Okulların tatile girmesine sayılı günler kaldı. Öğretmen- öğrenci cephesinde tatlı bir tatil heyecanı yaşanıyor.

Ama eğitim camiasında bir kesim var ki temmuz-ağustos ayları onlar için çile ayları…

Sorunların merkezinde, Kanun Hükmünde Kararname ile 2018 yılında kadroya alınan,33 bin geçici işçi var.

KHK uyarınca, bu işçiler taşerona bağlı iken tabi oldukları sözleşme hükümlerine göre kadroya geçirildiler.

Büyük çoğunluğu da(31 bin) Milli Eğitim Bakanlığı’nda çalışıyor.

Çelişki de burada yaşanıyor. Eğitim camiasının bir üyesi olarak da yaz sendromunu bizzat sahada, üzülerek takip ediyorum.

Yılda 10 ay çalışıyorlar.

Temmuz, ağustos aylarında ise ücretsiz izine çıkarılıyor. İki aylık dönemde de hiçbir ücret almıyorlar.

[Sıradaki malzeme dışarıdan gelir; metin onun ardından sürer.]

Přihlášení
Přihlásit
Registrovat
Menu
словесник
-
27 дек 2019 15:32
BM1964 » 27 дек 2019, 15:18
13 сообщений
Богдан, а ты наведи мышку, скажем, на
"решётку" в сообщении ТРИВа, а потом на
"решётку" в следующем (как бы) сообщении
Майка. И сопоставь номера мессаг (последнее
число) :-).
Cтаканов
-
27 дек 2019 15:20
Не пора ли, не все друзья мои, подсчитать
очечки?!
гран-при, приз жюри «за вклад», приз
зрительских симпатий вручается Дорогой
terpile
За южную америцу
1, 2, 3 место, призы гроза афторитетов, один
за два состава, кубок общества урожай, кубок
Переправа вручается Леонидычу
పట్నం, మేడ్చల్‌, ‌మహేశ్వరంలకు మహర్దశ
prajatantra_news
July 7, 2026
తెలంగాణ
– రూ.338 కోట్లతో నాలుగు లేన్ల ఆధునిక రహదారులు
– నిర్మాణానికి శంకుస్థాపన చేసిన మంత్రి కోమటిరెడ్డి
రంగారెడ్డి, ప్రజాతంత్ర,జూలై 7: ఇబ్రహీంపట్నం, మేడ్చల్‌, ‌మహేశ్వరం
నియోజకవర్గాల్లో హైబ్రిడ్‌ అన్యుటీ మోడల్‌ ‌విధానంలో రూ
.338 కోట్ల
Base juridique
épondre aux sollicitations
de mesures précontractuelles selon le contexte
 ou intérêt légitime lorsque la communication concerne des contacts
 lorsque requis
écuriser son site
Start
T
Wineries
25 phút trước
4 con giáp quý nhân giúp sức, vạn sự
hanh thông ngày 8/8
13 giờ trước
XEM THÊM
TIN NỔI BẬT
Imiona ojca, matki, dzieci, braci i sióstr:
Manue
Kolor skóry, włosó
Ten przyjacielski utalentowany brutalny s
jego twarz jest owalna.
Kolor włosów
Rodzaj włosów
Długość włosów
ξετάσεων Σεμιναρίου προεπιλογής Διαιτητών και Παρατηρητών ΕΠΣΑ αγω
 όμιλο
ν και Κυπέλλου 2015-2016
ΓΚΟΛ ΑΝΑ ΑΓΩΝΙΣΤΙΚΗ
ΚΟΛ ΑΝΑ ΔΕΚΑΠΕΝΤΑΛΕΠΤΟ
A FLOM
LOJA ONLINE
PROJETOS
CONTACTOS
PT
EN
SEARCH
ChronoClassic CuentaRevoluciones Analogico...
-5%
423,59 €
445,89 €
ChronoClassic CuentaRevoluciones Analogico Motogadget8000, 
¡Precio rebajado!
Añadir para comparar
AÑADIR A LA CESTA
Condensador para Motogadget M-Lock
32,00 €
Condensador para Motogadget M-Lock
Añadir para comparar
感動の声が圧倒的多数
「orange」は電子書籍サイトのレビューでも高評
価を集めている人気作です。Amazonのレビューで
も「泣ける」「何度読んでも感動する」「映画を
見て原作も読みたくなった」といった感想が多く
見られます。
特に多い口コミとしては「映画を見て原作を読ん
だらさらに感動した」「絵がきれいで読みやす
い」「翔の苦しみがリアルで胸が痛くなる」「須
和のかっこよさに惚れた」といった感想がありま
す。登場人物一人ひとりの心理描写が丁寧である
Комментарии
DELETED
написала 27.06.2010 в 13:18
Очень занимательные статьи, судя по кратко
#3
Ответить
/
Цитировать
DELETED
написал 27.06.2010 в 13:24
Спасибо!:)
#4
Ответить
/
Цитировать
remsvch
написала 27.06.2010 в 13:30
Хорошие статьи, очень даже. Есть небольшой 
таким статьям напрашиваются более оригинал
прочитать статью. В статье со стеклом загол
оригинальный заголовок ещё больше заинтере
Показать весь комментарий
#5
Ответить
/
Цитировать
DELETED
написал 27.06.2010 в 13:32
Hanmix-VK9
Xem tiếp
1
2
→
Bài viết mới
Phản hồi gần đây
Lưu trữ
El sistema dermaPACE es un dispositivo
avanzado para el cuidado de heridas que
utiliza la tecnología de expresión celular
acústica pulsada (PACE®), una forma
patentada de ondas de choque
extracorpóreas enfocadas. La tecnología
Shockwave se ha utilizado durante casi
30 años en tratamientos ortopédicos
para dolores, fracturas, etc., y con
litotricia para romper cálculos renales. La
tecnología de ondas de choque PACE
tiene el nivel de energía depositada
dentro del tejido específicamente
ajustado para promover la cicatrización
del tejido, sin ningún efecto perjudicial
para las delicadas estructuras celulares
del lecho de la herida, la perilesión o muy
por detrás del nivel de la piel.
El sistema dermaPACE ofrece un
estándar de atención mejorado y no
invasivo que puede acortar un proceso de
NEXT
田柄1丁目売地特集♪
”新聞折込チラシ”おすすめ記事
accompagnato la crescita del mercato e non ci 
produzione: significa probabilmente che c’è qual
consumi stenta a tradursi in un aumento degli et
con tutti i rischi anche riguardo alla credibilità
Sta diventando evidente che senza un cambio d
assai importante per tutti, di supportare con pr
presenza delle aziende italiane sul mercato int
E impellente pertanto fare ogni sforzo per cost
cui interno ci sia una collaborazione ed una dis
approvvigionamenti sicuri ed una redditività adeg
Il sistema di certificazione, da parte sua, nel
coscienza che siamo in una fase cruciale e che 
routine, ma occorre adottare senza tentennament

İkramiye ve tediye ödemeleri de 10 ay üzerinden yapılıyor. Sigorta primleri de yatırılmıyor.

Feryadın sesi de çok yakından… Görevli olduğum okulda çalışan insanların sıkıntılarına tanık olunca da sorunlarını köşeme taşımak artık bana vazife oldu.

Özellikle bu yıl yaşadığımız derin ekonomik krizler,herkes gibi bu işçileri de mağdur etti. Hayat pahalılığı iyice bellerini büktü.

İki aylık yaz tatilinde maaş da alamayacaklar.

Haklı olarak kaygı içindeler.

Tatil günlerinde, çaresizlikten geçimlerin sağlayabilmek için kayıt dışı çalışma yoluna gidiyorlar.

 Bu insanlara kulak vermemiz gerektiğini düşünüyorum.

Bir de madalyonun diğer yüzü var.

Tatil dönemlerinde okullarda yaşanan personel yetersizliği nedeniyle okul temizliği, bahçe bakımı gibi hizmetler aksıyor; yeni eğitim öğretim yılı hazırlıklarında sorunlar yaşanıyor.

Yani ortada iki mağdur kesim var. Bir tarafta işçiler, diğer tarafta eğitim yuvaları…

Sonuç olarak, binlerce insan çözüm arayışında. Milli Eğitim Bakanlığı ve Maliye Bakanlığı'ndan gelecek müjdeli haberi bekliyorlar.